— EXCERPTED PASSAGE —
----------

= Health Consumer Powerhouse =

Health Consumer Powerhouse is a Swedish health policy think tank which specialises in comparing healthcare systems throughout Europe. It produces the Euro health consumer index and other indexes comparing healthcare.

It was created in 2004 by Johan Hjertqvist, a Swedish entrepreneur, author and former local politician. It has offices in Stockholm, Sweden. Dr Arne A Björnberg is the President of the company. he was formerly Chief Executive of the Swedish National Pharmacy Corporation.

The Euro Health Consumer Index is a comparison of European health care systems based on waiting times, results, and generosity. The information is presented as a graphic index. Part of the motivation of the HCP in 2004 was to stimulate the European Union to take action on transparency and quality measures. The 2014 ranking included 37 countries measured by 48 indicators.
The Euro Health Consumer Index measurements started in 2005. In 2013 the then Lithuanian Health Minister Vytenis Andriukaitis, said that the European Commission assessed various benchmarks for healthcare comparison and found that EHCI was the most reliable, but stressed in 2014 that he believed the EHCI could foster discussion among healthcare stakeholders, "[...] despite certain reservations I may have regarding the objectivity and the methodology used [...]".

Scoring is partly based on the responses from patient organisations to a questionnaire, particularly when their responses indicate a radically different situation from that officially reported. 976 responses were used in the 2015 exercise.

----------

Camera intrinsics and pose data
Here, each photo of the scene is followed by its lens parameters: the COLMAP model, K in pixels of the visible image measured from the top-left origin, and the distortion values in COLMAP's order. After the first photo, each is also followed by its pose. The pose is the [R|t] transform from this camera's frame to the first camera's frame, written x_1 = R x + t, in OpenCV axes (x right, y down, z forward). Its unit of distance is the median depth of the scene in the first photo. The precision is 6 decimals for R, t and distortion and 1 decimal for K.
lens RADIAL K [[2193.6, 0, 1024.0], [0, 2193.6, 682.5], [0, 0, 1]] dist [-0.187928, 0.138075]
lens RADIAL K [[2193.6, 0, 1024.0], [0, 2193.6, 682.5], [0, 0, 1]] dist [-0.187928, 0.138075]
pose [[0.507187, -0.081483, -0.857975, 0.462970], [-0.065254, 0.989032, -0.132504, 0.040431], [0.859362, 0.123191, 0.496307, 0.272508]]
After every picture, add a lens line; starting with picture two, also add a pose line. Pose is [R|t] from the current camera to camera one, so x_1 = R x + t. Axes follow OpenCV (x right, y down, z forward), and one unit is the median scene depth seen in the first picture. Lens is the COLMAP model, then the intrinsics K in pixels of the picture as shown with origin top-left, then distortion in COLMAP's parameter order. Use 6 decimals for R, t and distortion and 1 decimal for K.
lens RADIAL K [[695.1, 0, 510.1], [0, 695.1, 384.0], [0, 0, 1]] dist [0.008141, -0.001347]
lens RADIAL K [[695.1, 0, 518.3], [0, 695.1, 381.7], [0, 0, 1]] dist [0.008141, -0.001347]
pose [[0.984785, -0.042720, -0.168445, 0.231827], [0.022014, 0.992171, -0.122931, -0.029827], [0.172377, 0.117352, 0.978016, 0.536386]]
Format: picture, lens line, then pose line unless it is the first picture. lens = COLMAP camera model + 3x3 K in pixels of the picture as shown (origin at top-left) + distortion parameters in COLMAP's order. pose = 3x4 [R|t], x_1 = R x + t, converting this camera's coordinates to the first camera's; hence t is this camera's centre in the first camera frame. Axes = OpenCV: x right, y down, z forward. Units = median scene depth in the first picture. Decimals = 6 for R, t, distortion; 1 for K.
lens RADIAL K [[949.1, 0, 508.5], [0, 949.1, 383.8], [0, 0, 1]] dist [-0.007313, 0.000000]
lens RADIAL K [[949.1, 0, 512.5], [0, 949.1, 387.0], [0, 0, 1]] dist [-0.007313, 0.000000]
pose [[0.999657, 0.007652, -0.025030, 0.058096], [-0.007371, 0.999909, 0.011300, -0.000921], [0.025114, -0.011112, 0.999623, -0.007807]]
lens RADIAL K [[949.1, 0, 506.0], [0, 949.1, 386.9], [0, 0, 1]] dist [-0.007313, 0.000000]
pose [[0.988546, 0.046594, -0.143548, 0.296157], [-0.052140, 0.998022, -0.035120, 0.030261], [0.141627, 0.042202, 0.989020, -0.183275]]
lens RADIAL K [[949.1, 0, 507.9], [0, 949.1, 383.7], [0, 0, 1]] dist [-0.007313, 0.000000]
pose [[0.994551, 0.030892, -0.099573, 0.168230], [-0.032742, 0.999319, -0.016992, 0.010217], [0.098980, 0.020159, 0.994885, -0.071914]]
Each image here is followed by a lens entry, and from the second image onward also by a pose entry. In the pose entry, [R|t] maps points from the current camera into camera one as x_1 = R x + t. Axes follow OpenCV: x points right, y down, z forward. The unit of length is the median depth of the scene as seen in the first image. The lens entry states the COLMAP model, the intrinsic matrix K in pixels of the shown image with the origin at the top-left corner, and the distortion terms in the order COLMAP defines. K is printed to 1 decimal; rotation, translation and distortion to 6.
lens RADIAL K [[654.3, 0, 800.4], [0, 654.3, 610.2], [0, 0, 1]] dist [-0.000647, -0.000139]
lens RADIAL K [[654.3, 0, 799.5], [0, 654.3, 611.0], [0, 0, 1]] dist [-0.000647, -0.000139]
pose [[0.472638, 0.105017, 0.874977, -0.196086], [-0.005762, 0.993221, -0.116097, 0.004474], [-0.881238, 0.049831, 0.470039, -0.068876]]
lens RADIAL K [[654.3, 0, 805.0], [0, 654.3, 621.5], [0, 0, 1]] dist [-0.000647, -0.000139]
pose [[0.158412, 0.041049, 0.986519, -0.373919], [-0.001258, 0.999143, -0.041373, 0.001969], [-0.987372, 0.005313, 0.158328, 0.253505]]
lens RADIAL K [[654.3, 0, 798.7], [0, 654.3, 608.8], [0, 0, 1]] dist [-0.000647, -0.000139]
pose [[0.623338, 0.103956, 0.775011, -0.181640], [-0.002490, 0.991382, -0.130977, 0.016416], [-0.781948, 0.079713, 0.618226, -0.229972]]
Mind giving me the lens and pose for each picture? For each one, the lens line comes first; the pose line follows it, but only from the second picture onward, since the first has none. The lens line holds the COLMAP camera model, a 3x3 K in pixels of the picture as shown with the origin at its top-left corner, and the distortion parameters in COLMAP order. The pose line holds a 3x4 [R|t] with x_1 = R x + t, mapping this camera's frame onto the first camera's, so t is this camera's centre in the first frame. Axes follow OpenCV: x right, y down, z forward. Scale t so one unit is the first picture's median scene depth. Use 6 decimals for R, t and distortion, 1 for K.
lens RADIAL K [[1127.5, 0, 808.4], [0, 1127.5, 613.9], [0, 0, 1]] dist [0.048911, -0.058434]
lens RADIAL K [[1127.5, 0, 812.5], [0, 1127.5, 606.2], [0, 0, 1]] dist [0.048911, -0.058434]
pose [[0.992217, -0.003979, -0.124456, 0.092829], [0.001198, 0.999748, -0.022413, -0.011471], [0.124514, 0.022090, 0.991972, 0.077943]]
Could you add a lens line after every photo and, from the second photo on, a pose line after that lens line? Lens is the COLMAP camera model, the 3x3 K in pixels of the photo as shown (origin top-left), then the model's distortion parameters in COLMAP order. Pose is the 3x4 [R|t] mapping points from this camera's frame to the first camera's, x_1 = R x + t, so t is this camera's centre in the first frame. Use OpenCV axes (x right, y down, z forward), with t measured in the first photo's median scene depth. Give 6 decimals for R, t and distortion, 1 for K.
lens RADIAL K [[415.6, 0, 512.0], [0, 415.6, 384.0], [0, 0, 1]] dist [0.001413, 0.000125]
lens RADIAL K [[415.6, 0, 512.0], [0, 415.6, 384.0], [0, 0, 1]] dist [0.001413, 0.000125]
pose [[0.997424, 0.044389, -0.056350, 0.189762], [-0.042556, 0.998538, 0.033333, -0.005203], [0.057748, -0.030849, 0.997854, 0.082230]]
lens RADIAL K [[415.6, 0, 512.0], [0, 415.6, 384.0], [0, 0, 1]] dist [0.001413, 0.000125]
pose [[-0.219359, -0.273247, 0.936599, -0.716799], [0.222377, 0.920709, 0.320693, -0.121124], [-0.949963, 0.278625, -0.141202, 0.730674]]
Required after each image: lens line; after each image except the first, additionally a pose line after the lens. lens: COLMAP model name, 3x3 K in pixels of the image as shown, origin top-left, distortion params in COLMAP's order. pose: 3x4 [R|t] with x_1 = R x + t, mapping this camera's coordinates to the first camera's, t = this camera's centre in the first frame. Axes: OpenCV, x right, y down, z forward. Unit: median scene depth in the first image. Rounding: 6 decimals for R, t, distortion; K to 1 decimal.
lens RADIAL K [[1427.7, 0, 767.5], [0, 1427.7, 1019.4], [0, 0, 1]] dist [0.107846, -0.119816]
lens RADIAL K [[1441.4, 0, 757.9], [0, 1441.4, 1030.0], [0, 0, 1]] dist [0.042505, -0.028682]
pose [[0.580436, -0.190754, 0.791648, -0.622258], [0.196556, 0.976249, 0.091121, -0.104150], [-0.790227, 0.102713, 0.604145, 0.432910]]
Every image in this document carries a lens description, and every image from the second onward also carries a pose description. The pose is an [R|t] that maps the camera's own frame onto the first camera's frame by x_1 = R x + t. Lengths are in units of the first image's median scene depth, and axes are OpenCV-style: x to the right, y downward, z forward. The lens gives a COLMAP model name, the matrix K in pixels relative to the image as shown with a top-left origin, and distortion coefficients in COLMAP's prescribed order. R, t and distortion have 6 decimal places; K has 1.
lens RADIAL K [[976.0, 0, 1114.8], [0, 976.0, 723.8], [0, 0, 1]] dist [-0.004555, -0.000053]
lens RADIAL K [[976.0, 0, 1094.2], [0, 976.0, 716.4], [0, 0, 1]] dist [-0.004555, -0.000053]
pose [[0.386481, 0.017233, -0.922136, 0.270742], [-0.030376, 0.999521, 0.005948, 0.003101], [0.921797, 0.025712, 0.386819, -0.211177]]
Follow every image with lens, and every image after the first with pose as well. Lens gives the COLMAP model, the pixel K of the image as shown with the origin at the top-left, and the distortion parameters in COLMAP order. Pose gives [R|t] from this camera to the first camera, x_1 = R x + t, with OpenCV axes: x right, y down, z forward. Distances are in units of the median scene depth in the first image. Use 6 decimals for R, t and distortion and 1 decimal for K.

----------

— ACTIONS TO TAKE —
1. Rewrite the Health Consumer Powerhouse article from "It was created" up to and including "National Pharmacy Corporation.", swapping "Stockholm" for "Gothenburg".
2. According to the Health Consumer Powerhouse article, how many countries and indicators did the 2014 ranking include?
3. List every distinct year mentioned in the Health Consumer Powerhouse article.

— TASK-BY-TASK SOLUTIONS —
1.
It was created in 2004 by Johan Hjertqvist, a Swedish entrepreneur, author and former local politician. It has offices in Gothenburg, Sweden. Dr Arne A Björnberg is the President of the company. he was formerly Chief Executive of the Swedish National Pharmacy Corporation.

2. 37 countries measured by 48 indicators.

3. 2004, 2005, 2013, 2014, 2015